AIM OF THE EXERCISE – Every line in the data below that includes "page" belongs in the answer, copied as it stands.
* * * *
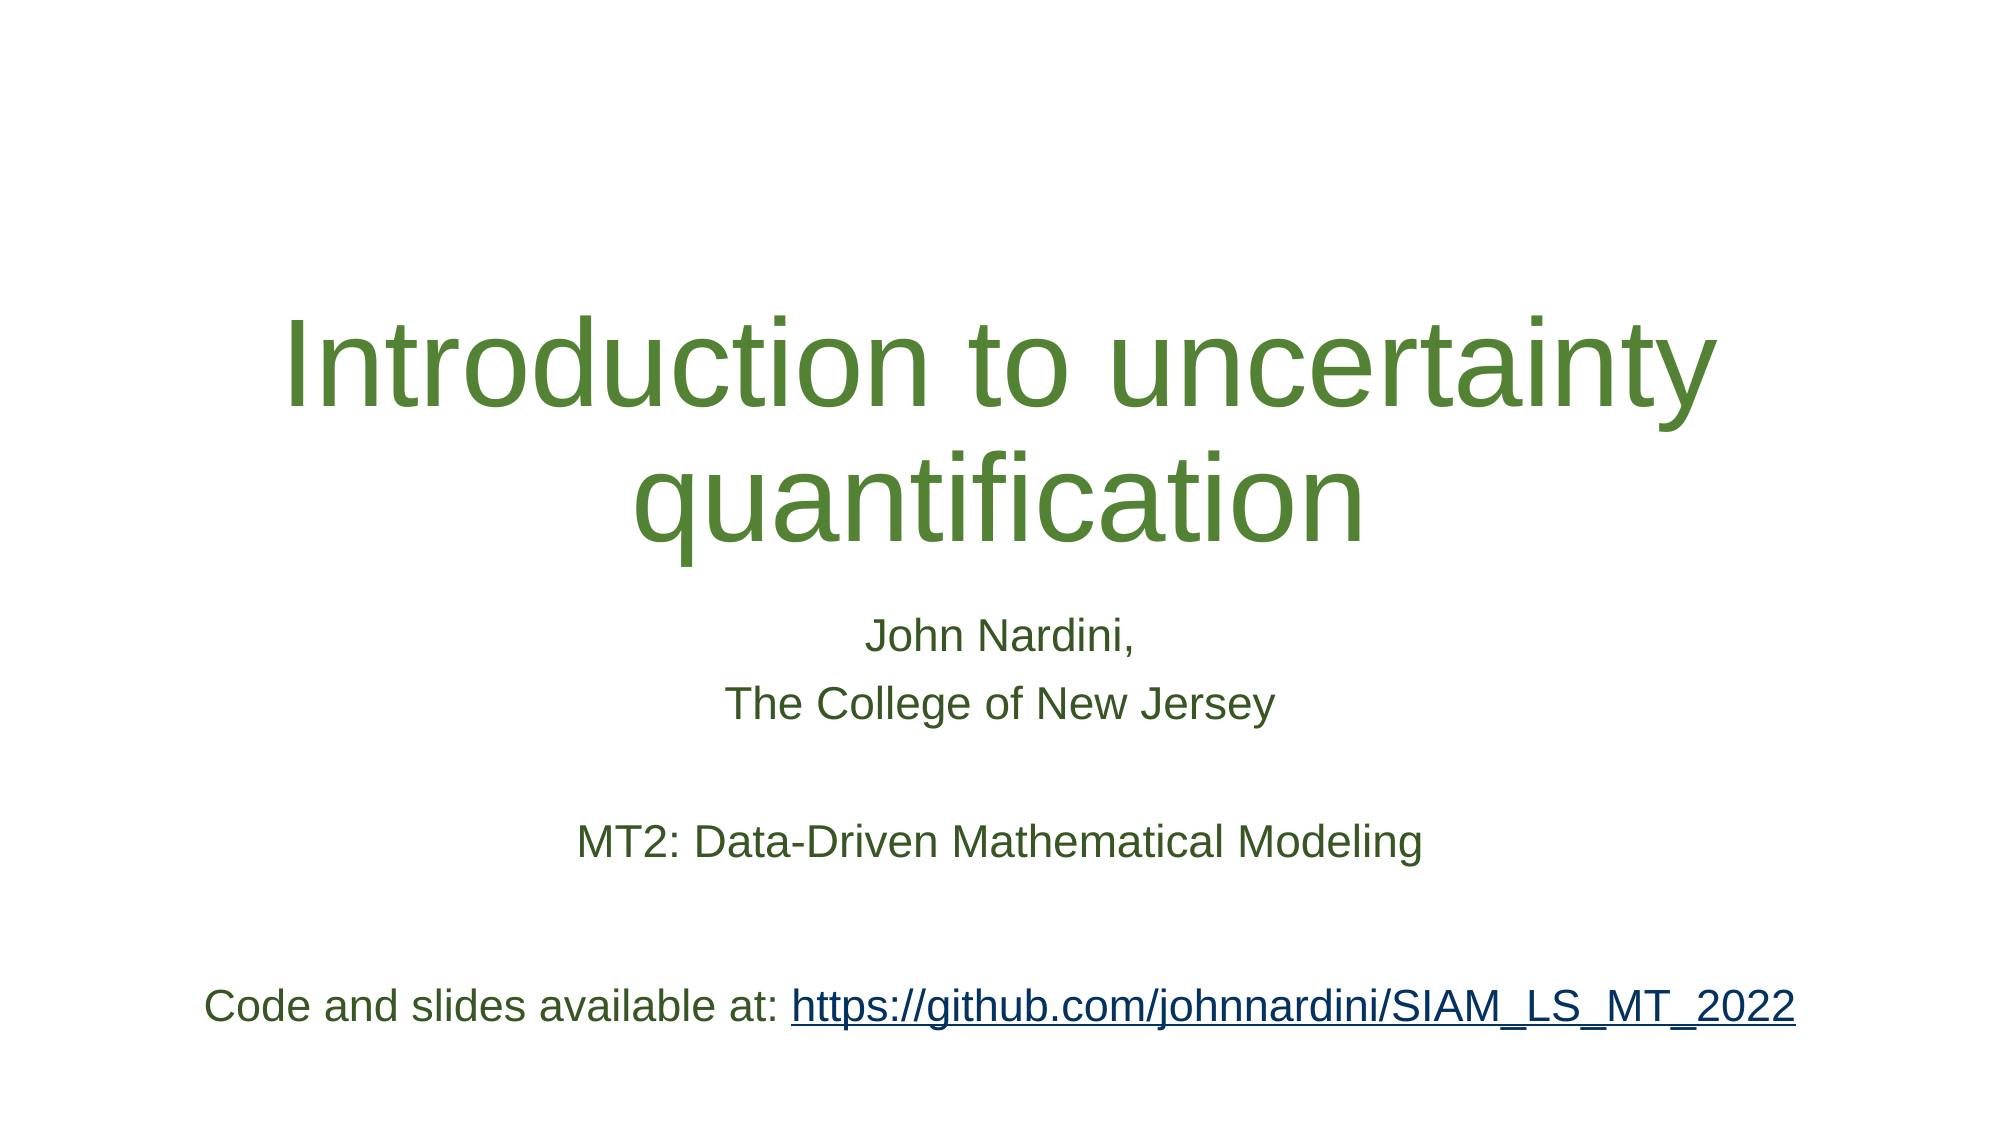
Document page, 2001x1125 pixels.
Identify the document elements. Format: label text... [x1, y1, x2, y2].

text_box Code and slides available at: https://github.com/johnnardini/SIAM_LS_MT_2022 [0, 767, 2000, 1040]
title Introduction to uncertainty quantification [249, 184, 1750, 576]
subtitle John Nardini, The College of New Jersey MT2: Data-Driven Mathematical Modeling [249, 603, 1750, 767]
* * * *
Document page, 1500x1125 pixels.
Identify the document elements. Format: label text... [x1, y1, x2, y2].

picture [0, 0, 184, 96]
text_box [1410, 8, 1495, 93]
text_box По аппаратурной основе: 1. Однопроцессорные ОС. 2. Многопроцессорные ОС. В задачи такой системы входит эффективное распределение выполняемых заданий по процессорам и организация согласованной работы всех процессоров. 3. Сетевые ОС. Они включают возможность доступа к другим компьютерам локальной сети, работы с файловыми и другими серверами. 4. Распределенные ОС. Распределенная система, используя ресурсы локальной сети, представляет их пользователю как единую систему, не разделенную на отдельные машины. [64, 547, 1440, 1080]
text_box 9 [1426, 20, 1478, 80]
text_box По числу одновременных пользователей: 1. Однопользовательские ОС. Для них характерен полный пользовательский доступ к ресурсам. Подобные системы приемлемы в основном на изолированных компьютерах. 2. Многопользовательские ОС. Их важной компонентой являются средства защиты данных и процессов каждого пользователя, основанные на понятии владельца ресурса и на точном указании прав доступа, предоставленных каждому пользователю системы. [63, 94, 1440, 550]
* * * *
EXERCISE SOLUTION –
Document page, 2001x1125 pixels.
Document page, 1500x1125 pixels.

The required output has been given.